The progression looks like this:


Stock Thinking vs. Flow Thinking

(“Stock” = cúnliàng, fixed existing assets; “Flow” = zēngliàng, newly created value)

Business partnerships, resource pooling, and “strong-strong alliances” are all forms of leverage. Good leverage delivers 1 + 1 > 2. Without that, it’s not synergy—it’s overhead.

Example: I excel at traffic acquisition. You close deals. They build products. Together, we outperform any solo effort. That’s real leverage.

Another: Company A values itself at ¥50M. Company B does too.
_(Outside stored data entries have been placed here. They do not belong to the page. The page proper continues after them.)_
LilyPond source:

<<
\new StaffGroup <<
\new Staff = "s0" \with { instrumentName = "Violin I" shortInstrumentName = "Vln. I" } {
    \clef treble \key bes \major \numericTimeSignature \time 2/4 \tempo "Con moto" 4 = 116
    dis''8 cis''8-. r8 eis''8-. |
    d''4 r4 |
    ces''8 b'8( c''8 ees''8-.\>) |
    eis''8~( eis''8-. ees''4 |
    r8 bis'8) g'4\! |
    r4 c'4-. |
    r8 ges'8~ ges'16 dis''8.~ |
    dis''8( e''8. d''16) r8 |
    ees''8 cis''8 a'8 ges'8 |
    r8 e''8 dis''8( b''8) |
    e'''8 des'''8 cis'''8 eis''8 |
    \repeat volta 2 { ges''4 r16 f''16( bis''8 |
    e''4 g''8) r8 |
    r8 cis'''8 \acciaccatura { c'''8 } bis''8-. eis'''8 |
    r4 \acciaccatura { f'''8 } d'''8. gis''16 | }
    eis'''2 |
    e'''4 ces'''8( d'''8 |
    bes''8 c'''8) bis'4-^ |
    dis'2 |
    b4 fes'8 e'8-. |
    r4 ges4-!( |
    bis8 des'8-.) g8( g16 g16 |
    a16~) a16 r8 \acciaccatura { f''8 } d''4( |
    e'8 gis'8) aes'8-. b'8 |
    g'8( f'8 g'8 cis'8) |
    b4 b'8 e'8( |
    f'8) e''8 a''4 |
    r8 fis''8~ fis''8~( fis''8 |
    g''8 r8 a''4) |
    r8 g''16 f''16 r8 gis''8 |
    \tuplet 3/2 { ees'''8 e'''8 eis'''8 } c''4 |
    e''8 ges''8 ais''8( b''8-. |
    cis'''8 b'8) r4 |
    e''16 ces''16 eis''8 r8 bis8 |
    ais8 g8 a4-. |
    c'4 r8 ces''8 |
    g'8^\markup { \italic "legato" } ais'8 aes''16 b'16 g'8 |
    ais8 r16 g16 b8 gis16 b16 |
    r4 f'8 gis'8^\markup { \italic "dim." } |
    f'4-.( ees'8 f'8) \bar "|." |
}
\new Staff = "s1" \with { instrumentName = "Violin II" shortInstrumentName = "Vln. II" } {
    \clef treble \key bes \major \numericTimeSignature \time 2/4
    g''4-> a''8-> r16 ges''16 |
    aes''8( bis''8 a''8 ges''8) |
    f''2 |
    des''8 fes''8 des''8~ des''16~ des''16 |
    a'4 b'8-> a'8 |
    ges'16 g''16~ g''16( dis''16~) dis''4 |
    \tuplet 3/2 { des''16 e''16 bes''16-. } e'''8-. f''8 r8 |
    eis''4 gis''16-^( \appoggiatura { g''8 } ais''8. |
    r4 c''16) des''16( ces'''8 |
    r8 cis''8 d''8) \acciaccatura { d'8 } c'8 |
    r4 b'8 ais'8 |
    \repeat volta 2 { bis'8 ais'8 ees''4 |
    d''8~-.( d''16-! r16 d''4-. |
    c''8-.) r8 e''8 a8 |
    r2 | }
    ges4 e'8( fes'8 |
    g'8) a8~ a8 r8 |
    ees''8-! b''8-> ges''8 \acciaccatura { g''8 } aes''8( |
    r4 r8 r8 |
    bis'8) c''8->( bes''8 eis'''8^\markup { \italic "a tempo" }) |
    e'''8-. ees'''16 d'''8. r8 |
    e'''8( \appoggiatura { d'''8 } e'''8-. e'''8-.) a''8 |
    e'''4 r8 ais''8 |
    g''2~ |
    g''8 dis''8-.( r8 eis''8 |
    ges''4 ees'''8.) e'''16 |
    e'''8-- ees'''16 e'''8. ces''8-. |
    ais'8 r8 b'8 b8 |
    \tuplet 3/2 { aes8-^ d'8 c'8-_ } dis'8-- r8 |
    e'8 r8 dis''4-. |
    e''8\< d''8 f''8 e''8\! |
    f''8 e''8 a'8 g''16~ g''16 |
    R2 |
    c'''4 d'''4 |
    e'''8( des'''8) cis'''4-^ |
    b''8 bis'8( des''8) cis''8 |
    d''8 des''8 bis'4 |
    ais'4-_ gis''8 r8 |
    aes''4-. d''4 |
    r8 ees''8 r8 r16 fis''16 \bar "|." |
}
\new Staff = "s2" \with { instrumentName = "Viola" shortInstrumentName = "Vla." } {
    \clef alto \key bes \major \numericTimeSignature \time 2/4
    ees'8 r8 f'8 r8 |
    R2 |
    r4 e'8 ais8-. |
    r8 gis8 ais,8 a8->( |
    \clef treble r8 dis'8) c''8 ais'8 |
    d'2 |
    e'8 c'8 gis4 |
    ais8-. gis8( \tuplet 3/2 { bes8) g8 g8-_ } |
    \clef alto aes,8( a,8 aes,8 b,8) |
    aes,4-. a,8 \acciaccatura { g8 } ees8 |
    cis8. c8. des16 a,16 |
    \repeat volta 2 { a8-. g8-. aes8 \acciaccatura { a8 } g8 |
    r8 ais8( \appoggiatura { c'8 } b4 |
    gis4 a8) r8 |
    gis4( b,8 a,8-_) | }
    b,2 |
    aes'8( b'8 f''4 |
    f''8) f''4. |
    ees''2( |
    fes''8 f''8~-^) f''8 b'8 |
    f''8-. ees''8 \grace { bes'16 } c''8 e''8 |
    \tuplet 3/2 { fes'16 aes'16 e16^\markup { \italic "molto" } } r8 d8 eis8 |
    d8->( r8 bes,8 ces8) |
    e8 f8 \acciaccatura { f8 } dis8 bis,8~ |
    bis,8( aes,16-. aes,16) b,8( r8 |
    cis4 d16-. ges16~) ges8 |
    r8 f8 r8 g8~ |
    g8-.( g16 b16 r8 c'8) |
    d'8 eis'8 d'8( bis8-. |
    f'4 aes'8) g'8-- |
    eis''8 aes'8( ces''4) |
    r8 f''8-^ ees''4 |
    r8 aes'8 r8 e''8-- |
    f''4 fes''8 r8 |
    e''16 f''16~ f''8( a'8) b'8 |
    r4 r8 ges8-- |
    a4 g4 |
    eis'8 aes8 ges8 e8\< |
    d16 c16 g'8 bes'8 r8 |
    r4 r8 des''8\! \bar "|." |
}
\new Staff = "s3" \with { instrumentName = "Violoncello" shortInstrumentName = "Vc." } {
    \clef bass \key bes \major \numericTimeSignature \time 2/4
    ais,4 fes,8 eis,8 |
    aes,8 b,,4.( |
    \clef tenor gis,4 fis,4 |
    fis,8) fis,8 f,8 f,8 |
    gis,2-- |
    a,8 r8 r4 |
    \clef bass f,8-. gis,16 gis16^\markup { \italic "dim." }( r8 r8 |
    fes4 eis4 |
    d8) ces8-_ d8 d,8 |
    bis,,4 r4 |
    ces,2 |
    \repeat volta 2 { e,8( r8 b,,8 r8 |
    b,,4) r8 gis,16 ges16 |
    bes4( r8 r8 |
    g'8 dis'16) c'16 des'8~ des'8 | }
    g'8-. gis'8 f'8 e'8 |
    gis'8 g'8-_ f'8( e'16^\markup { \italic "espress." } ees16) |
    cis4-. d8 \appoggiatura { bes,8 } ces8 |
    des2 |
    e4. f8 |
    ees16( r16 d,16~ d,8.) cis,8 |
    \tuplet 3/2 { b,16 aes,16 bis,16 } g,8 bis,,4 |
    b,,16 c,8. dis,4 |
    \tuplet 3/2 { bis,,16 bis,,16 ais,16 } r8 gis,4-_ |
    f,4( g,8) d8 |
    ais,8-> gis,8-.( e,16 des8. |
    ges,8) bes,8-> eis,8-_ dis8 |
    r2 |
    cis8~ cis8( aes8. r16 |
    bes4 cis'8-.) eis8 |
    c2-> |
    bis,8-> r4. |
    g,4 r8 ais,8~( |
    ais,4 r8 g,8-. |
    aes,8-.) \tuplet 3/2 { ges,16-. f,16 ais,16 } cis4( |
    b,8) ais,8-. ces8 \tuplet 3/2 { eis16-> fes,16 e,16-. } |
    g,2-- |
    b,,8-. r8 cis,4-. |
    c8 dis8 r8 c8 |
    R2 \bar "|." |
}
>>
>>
If their merger unlocks new markets, tech integration, or cost synergies—and lifts combined valuation above ¥100M—that’s effective leverage.

If 1 + 1 ≤ 2, the partnership is inefficient—or worse, extractive.

The key to unlocking true leverage? Balancing stock thinking and flow thinking.

  • Stock thinking asks: What can I take from your existing resources? (e.g., “Let’s share your customer list.”)
  • Flow thinking asks: What new value emerges when our strengths combine? (e.g., “If your sales team co-trains with our product team, we’ll shorten sales cycles and improve feature adoption—creating revenue we couldn’t generate separately.”)

In practice, flow-focused partnerships are easier to negotiate. Why? Because they’re additive—not zero-sum.

I’ve watched skilled business leads pivot fast when their offering doesn’t create flow value: they dig deeper, reframe the use case, or co-design a pilot that generates new outcomes.

We say “win-win” all the time—but if both sides only eye each other’s stock, someone will lose. Focus on flow instead, and new ground opens up: shared metrics, joint experiments, unexpected adjacencies.

That’s where real collaboration begins.